John A. Spertus, MD, MPH, FACC, FAHA

Director, Healthcare Institute for Innovations in Quality 

Professor, UMKC Daniel J. Lauer / Missouri Endowed Chair

John Spertus is a cardiologist and the Lauer/Missouri Endowed Chair and Professor of Medicine at the University of Missouri-Kansas City, where he serves as Clinical Director of Outcomes Research at Saint Luke’s Mid America Heart Institute (MAHI). He is a graduate of UCSF Medical School and completed his internal medicine, cardiology and health services training at the University of Washington. He has served on numerous national committees for the American College of Cardiology (ACC), American Heart Association (AHA), American Medical Association (AMA), National Quality Forum (NQF), Medicare and United Healthcare (UHC). His research activities led to his induction into the American Society of Clinical Investigation in 2006 and the Association of University Cardiologists in 2018, his receipt of the AHA Quality of Care and Outcomes Research Council’s Distinguished Achievement Award, being named by Thompson Reuters as one of the most influential scientists in the world in 2014 and 2015, named among their list of highly-cited authors in 2016 and 2017, and awarded the AHA QCOR Lifetime Achievement Award in 2015. He founded the Cardiovascular Outcomes Research Consortium and CV Outcomes, a non-profit corporation dedicated to advancing healthcare quality and outcomes research in cardiovascular disease and Health Outcomes Sciences, a biotechnology start-up to support the implementation of evidence-based, personalized medicine throughout the country. Dr. Spertus and his collaborators have published over 750 peer-reviewed articles and hold 6 patents.
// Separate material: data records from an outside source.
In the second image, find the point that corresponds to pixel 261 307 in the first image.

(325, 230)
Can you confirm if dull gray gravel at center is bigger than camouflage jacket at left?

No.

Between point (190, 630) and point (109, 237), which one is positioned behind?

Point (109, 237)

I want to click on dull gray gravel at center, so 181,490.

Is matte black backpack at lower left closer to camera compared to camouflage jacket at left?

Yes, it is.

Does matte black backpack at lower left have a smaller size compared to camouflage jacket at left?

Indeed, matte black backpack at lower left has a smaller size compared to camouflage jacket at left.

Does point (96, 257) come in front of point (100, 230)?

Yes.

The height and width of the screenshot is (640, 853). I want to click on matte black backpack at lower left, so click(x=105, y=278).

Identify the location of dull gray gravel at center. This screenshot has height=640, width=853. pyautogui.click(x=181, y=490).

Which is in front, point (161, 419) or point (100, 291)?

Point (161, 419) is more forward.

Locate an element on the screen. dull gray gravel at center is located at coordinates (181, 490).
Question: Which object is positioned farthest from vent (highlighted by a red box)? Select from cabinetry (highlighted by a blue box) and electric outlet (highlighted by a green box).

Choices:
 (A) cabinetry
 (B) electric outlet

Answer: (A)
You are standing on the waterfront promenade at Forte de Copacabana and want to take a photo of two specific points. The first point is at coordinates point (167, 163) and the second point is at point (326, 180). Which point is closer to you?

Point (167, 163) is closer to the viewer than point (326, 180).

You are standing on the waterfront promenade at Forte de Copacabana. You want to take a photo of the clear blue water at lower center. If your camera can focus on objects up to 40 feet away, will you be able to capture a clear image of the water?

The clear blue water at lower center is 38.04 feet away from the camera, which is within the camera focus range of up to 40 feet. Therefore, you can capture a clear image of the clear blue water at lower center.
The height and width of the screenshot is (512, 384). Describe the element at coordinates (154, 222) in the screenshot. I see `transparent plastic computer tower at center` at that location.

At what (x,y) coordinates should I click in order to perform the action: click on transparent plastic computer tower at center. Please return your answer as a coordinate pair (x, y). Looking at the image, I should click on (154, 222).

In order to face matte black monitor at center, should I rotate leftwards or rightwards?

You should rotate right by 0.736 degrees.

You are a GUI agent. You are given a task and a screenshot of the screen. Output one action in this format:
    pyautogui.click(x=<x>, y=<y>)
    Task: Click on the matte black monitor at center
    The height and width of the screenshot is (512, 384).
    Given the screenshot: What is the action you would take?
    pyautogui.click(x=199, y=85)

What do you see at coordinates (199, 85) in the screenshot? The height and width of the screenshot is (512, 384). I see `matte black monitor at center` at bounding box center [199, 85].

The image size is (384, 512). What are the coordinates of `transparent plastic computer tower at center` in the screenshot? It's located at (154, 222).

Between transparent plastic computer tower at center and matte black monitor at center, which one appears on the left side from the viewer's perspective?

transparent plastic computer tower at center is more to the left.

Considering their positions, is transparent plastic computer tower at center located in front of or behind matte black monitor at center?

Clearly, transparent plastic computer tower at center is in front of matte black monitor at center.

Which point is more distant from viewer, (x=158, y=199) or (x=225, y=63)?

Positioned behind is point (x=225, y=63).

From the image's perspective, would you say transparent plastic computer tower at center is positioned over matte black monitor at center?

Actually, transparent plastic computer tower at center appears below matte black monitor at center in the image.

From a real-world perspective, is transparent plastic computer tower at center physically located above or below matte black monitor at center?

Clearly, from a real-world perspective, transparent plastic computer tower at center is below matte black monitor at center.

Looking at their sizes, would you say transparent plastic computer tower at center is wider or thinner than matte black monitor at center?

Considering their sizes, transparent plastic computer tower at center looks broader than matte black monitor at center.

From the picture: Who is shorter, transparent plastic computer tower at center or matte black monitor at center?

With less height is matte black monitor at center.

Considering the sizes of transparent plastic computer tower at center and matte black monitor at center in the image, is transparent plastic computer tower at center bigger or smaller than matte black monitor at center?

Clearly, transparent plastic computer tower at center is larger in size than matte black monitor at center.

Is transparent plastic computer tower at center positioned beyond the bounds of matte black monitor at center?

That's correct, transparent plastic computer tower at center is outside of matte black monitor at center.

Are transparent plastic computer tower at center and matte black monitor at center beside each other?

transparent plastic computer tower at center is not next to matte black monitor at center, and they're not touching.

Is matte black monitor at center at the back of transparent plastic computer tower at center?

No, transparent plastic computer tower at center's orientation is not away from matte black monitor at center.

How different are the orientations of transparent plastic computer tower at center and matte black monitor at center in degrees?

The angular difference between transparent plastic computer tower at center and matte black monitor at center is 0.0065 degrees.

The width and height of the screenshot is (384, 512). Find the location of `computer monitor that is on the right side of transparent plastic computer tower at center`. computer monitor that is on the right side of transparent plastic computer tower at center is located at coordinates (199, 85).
Dr. Spertus has devoted his career to improving the quality and patient-centeredness of care. His research focuses on methods for assessing patients’ health outcomes, measuring healthcare quality, and the use of information technology to guide medical decision-making based on risk-prediction models so that treatment can be safer, more cost-effective, evidence-based and patient-centered. He developed the Seattle Angina Questionnaire (SAQ), and the Kansas City Cardiomyopathy Questionnaire (KCCQ), which have both been translated into over 95 languages each and have become the gold standards for measuring patients’ symptoms, function and quality of life in coronary artery disease and heart failure. The KCCQ was the first patient-reported outcomes measure to ever be endorsed by the CDRH branch of the FDA as a Certified Outcome Assessment. He has also developed the Peripheral Artery Questionnaire for patients with peripheral artery disease. While he collaborates with basic scientists to illuminate the prognostic significance of genetics and biomarkers on cardiovascular outcomes, his primary focus in the translational research enterprise is at the interface of patient care.